■ Exercise ■
Reproduce exactly the lines from the start of the records through the line containing "tissue box: none", both included. Leave the pictures out.

■ Dataset extract ■
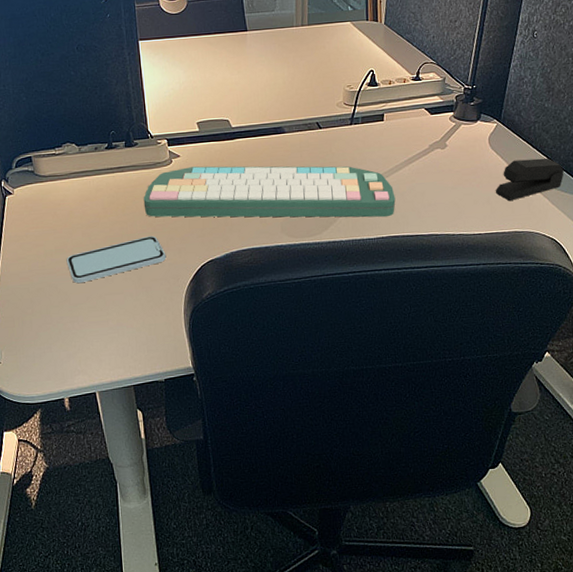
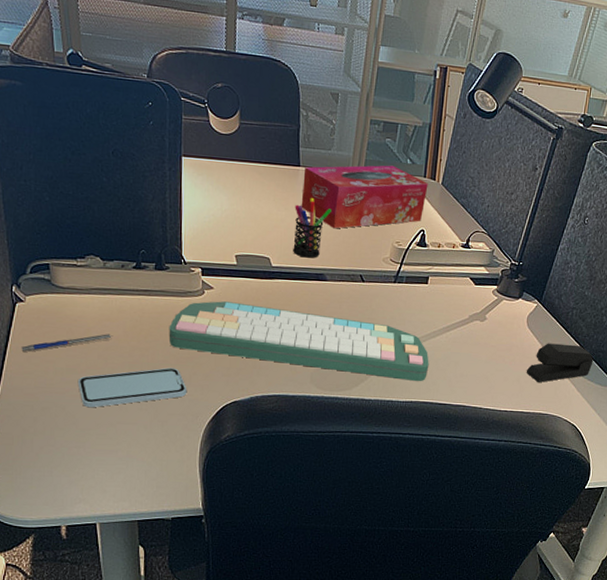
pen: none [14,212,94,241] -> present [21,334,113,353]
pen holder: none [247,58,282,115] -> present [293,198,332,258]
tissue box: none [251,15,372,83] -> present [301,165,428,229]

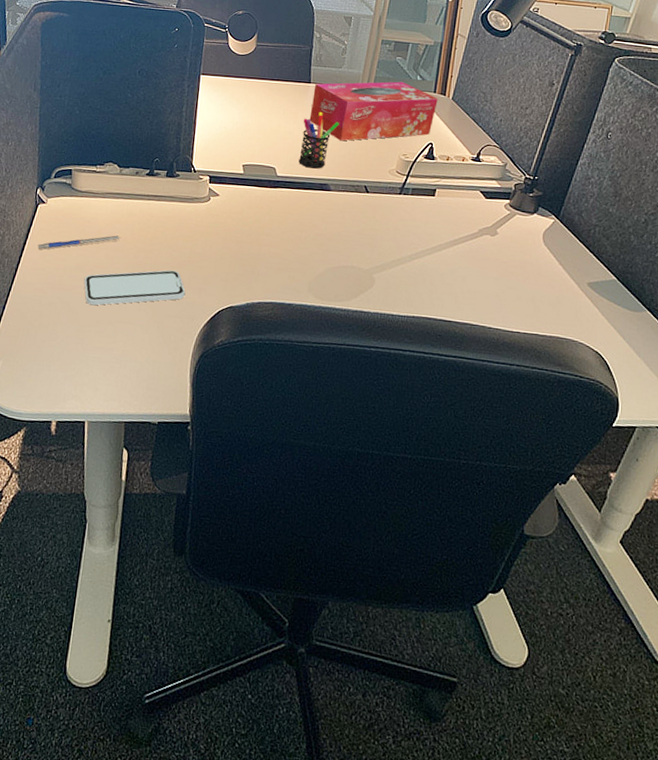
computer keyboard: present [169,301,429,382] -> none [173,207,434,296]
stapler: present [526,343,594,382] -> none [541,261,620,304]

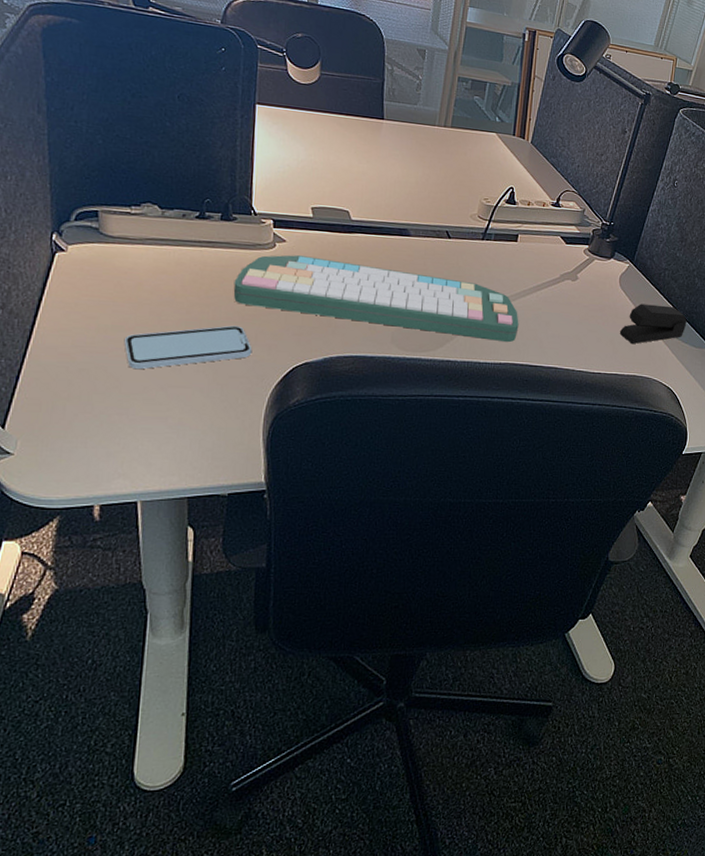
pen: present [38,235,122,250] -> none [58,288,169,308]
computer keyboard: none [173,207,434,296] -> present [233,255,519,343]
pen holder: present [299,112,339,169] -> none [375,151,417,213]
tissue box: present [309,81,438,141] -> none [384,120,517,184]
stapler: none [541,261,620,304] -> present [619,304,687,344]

■ Solved exercise ■
pen: none [14,212,94,241] -> present [21,334,113,353]
pen holder: none [247,58,282,115] -> present [293,198,332,258]
tissue box: none [251,15,372,83] -> present [301,165,428,229]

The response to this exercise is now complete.